I suspect this beautiful aria might be the best thing about Giuditta. I interpolate high notes but I shouldn't LOL.


----------



## Woodduck (Mar 17, 2014)

Both sing well, but Jo brings a sly sensuality to it beside which Netrebko sounds broad-brushed, generic and not very sexy. I say "sounds" because I first listened to them both without watching them. It isn't a Miss Vienna pageant.


----------



## MAS (Apr 15, 2015)

Woodduck said:


> Both sing welll….It isn't a Miss Vienna pageant.


Netrebko would probably beg to differ! :lol:


----------



## ScottK (Dec 23, 2021)

Unlike the first round this one feels to me like two very similar approaches and I found both of them to be very enjoyable! I couldn't help comparing to Studer and Marc as I listened. I'm eager to read other comments to see whether, as the rounds proceed, people are firm about keeping their observations to only the two contestants in the present round or if there is some spill over. Until I do, I'll keep it all here.
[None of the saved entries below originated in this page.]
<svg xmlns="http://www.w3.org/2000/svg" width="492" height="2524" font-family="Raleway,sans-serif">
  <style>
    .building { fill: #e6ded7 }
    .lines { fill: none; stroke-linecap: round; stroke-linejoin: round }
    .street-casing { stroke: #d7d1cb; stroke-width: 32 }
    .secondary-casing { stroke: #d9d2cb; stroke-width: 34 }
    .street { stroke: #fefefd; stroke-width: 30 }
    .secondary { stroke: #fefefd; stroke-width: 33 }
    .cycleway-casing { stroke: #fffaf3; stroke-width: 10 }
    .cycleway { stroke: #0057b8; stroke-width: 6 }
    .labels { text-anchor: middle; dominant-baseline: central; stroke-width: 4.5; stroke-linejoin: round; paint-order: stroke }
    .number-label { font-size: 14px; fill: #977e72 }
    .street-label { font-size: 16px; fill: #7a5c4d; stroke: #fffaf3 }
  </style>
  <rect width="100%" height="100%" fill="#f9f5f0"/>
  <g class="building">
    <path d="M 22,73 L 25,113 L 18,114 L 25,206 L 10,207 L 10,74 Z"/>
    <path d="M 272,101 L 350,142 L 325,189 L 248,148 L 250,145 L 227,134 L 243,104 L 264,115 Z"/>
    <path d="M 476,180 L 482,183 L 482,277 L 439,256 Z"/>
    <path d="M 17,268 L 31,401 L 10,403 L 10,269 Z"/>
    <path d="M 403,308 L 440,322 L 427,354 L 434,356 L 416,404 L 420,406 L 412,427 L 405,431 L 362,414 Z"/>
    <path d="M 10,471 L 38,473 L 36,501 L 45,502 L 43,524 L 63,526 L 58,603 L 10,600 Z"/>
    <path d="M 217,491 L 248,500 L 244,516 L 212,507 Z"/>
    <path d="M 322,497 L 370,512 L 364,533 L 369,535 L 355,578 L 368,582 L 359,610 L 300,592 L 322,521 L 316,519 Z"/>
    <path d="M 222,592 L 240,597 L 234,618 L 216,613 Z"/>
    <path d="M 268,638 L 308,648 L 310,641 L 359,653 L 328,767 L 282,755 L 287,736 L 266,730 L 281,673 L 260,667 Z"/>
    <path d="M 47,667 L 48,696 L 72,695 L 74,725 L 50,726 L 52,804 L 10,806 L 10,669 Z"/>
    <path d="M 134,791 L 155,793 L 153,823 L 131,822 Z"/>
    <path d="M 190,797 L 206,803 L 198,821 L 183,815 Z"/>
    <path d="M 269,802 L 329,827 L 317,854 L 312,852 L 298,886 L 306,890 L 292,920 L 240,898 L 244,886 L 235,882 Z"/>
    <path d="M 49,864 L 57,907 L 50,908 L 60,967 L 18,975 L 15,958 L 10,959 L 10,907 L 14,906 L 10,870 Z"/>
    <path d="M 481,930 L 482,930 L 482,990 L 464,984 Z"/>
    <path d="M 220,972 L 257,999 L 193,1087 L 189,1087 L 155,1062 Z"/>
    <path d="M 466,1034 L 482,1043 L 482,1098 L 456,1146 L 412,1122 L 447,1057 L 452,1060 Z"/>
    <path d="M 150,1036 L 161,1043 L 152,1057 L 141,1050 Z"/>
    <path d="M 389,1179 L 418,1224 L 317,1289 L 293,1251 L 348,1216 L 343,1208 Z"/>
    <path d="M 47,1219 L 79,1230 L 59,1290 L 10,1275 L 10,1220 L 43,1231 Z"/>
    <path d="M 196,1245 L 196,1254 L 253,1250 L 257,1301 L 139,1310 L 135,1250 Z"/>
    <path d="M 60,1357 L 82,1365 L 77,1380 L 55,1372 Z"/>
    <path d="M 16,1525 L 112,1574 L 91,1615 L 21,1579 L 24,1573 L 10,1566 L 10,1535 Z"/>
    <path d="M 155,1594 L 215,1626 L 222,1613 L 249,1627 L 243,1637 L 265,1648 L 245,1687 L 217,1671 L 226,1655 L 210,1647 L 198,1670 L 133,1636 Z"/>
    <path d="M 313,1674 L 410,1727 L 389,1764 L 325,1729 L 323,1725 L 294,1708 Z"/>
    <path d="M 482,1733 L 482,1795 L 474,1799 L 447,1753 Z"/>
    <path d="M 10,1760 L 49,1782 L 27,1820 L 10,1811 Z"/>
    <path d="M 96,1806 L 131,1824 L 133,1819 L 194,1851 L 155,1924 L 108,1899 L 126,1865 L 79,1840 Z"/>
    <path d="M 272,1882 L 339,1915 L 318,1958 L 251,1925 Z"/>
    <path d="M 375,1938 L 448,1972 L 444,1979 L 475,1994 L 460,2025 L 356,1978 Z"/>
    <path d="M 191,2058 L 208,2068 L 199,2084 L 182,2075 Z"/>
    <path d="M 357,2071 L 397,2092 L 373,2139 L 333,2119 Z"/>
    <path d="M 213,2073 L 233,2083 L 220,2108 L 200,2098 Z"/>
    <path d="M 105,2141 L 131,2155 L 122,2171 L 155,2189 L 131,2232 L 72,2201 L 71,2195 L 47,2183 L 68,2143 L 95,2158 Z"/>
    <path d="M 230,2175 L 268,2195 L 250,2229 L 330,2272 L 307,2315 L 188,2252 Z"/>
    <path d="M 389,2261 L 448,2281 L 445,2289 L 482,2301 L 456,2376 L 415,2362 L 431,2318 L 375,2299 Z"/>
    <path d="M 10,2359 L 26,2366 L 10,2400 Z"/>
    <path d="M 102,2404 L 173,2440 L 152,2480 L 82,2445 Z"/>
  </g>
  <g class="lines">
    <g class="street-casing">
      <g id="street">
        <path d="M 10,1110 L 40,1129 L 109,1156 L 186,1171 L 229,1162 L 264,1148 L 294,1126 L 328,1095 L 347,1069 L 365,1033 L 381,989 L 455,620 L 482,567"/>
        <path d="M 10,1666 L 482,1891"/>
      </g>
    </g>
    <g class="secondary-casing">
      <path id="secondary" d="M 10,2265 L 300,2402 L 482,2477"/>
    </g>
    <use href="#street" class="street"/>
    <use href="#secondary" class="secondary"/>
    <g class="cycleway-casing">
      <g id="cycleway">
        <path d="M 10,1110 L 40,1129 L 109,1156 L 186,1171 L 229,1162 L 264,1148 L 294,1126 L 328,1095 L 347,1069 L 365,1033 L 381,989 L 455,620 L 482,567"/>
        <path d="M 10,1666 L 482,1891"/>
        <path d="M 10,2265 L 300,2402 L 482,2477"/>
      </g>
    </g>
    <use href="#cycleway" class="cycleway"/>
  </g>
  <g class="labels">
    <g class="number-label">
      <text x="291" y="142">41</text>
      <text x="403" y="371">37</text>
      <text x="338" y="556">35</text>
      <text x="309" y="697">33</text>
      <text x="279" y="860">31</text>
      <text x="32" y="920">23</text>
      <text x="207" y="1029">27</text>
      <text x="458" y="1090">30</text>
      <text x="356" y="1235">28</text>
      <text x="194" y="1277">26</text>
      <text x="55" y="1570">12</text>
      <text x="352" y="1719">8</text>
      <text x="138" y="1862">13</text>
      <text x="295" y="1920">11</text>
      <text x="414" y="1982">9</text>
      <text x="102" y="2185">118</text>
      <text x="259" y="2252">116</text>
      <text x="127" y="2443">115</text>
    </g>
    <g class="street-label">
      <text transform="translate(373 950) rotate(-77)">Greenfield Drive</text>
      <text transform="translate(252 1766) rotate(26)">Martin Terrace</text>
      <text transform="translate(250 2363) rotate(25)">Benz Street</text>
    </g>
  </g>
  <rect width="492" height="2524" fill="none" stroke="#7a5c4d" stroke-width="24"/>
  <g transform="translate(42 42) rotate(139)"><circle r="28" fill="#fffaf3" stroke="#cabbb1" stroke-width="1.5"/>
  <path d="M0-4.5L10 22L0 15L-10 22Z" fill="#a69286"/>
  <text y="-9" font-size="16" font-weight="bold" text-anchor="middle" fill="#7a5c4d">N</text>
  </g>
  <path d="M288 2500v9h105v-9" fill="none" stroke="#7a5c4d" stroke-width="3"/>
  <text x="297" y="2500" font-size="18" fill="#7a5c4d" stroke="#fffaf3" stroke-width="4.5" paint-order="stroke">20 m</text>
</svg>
Both singers are having fun. Both seem to get the feel of the music and portray it in their renditions and their movements. Both have beautiful voices. But for me, everything Sumi Jo did, Anna Netrebko did a little bit better!


----------



## nina foresti (Mar 11, 2014)

Well I was entranced by the "young" Nebs because in those early days she exuded a particular flirtatious, fun-loving charm that was hard to resist.
She's much more brooding now and not as enticing.


----------



## Woodduck (Mar 17, 2014)

nina foresti said:


> Well I was entranced by the "young" Nebs because in those early days she exuded a particular flirtatious, fun-loving charm that was hard to resist.
> *She's much more brooding now and not as enticing.*


I'm noticing the same thing. It's been a long time since I last enticed someone.


----------



## nina foresti (Mar 11, 2014)

Woodduck said:


> I'm noticing the same thing. It's been a long time since I last enticed someone.


Oh? I don't KNOW!!!!!


----------



## Woodduck (Mar 17, 2014)

nina foresti said:


> Oh? I don't KNOW!!!!!


Keep in mind that that dreamy guy to the left with the deep gaze and luxuriant hair is Tito Schipa. He's taken, dear.


----------